The trail finally ended in a small clearing, once again at the foot of the Frijoles Canyon. But this time, instead of gazing admiringly up at the tall canyon, I stood fixed to the ground, staring ahead of me in disbelief. A series of 150 foot ladders stood before me leaning steeply, climbing along the walls of the canyon. "Ladders?! There are ladders involved?!!" I finally blurted out. You see, for a while now, I have had an insensible fear of heights. Insensible, because it follows no rationale. I am not afraid of rollercoasters and I do swim in the deep end of the swimming pool. I have taken the elevator to the top of the Eiffel Tower, looked down at the ground below and was just fine. But I can’t bungee jump. And I can’t peer over the edge of a cliff. And looking at the 150 foot climb ahead of me, my fears decide I definitely can’t climb that ladder. And it doesn’t help that there is a sign right at the foot of the ladder reassuring me that "people who are afraid of heights or in poor health should not attempt to climb the ladders". There. That says it all. It's settled then. I don’t need to climb this.

It's a little foggy to me just how I ended up climbing the ladder, when it had already been decided that I wouldn’t. I guess it happened somewhere in between the "Well, so I guess you'll just wait for me here while I go check out what's on top there", "No way am I staying here while you get to go check it out" heated conversation that Joe and I had. Next thing I knew I was one foot placed on the first rung of the ladder, the other firmly on the ground, both hands hugging on to the ladder for dear life, deciding I wanted to see what lay at the top too.

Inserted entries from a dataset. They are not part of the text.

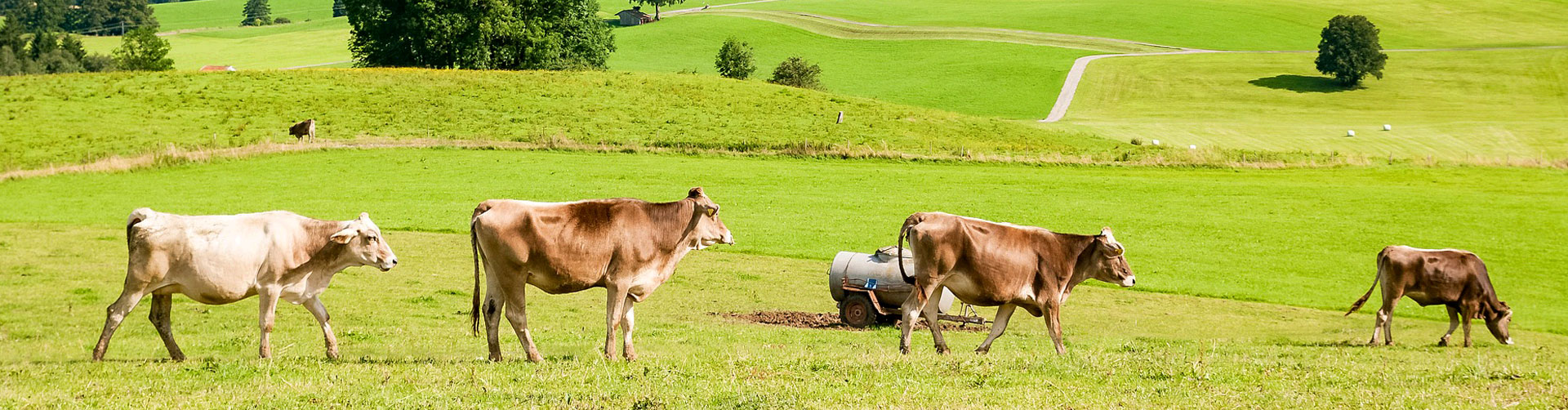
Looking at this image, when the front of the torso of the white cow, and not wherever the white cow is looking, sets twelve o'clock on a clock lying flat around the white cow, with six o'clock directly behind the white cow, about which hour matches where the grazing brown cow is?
The grazing brown cow is roughly at 12 o'clock from the white cow.

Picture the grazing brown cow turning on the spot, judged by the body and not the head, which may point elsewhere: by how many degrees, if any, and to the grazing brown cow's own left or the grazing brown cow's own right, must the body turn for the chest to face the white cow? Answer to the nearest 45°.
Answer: approximately 135° to the grazing brown cow's own right

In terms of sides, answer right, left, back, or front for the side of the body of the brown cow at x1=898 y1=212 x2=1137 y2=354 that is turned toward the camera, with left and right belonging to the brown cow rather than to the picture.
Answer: right

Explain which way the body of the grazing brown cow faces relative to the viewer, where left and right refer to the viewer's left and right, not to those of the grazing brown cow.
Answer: facing to the right of the viewer

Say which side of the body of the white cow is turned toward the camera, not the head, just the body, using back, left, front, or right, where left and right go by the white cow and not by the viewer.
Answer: right

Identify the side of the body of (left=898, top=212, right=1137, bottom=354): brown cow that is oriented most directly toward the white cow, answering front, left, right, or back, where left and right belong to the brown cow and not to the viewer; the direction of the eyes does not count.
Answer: back

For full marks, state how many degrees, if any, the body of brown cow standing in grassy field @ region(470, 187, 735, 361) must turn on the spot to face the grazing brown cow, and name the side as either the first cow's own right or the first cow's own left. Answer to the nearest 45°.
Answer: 0° — it already faces it

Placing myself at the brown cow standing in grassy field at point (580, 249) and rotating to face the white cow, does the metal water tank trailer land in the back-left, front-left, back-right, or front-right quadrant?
back-right

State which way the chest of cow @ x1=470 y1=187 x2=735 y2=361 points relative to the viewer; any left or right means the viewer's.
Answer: facing to the right of the viewer
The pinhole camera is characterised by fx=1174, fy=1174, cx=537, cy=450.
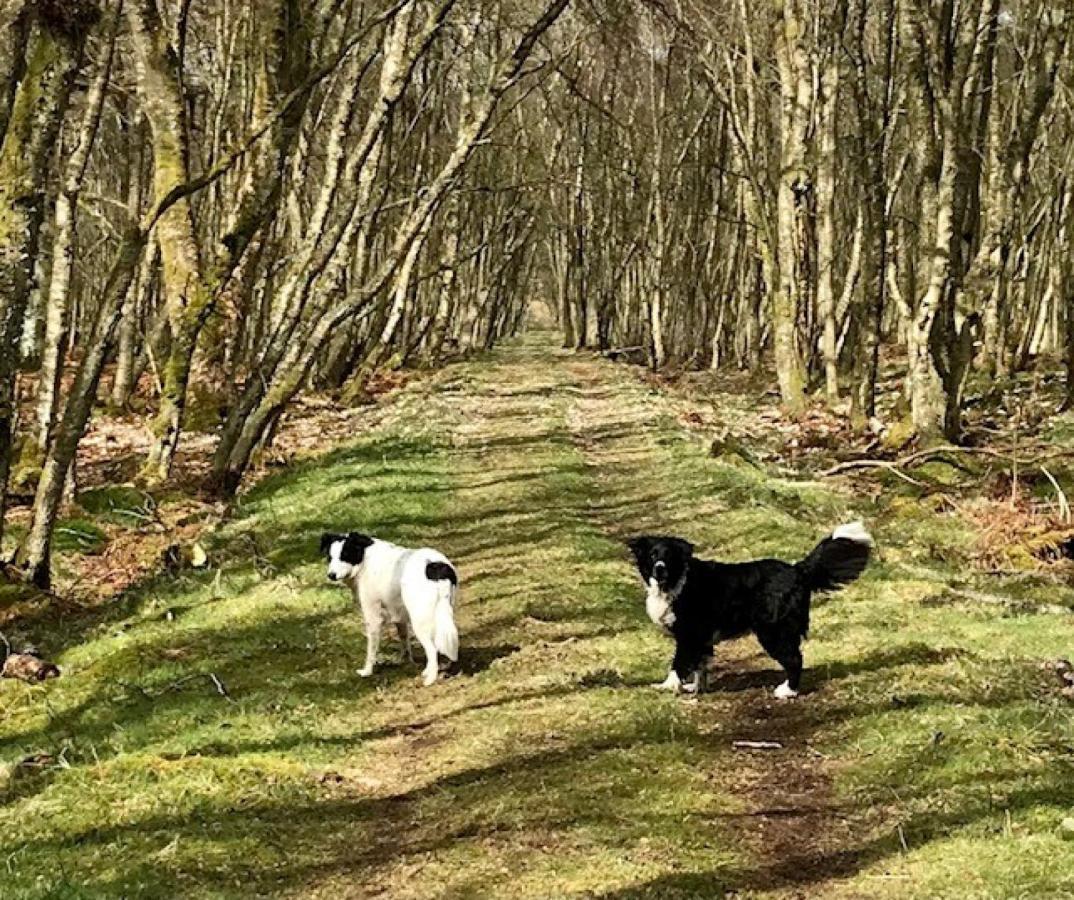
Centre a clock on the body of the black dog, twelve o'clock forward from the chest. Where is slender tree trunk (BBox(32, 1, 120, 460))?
The slender tree trunk is roughly at 1 o'clock from the black dog.

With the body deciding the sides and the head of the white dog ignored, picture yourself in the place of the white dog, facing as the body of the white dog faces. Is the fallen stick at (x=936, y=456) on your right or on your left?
on your right

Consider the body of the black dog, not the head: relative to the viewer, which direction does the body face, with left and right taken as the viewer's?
facing to the left of the viewer

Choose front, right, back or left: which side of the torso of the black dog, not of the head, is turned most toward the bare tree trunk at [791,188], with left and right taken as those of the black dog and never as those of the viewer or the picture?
right

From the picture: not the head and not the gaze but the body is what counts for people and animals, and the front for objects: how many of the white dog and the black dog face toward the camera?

I climbed gingerly, testing the stability of the wooden ladder with every step. Doing what I had been strictly forbidden to do - looking down at the floor of the canyon from atop the ladder, and secretly panicking, screaming silently in my head. And just when I thought I was done climbing one ladder, there stood another ladder connecting the climb to the top of the canyon. The climb to the top is quite steep and the passages are narrow enough that only a single person can use it at a time. I expected to scream out loud in horror when I saw just how straight up and steep the last ladder to the top was, but with every rung up the ladder, I had started to feel more and more confident and instead of sheer fear, it was a feeling of sheer exhilaration that I felt when I reached the very top of the canyon. I felt overcome with the feeling of being liberated from fears that insensibly hold me back. Standing atop the 160 foot canyon, looking at the gorgeous view that lay ahead, I felt free.

The alcove house or the ceremonial cave is actually an underground kiva that lies on top of the canyon. A small ladder leads into the dark cave. When I step into the kiva, I am so glad for the absence of crowds, for the fact that few people venture up here, for that early morning hour, for the fact that the narrow passages allow only one person to climb at a time. Because all of that translates into utmost serenity. Peace, absolute peace is what I feel as I sit all alone inside the kiva, buried on top of the canyon. I touch the cold dark walls of the kiva in awe, feeling the quiet energy of this place that held so much significance to the people that lived here. The hopes and dreams and longings of the people that once lived here still reside in its walls. I close my eyes and whisper out a prayer. I don’t know if this place recognizes me or if my prayers make any sense to them, but for that brief moment alone, I allow my prayers to mingle in the air with prayers whispered in this room hundreds of years ago.


Much too soon, it’s time to head back down the ladder. That friendly fear clutches at my heart again. I debate over the best way to climb down. Do I go face forward overlooking the canyon scooting down? Or should I go face to the wall not knowing where the rung lies? Ten rungs of going down one way and ten rungs of going down the other way, and in the end it didn’t even matter which way I did it. I just wasn’t afraid anymore. Finally back down at the foot of the canyon, I looked up at the maze of ladders that I had just climbed. I shrugged my shoulders and in the end, it was no big deal. I had told my fears basically to go take a hike. Literally. And I was free from them. Liberated.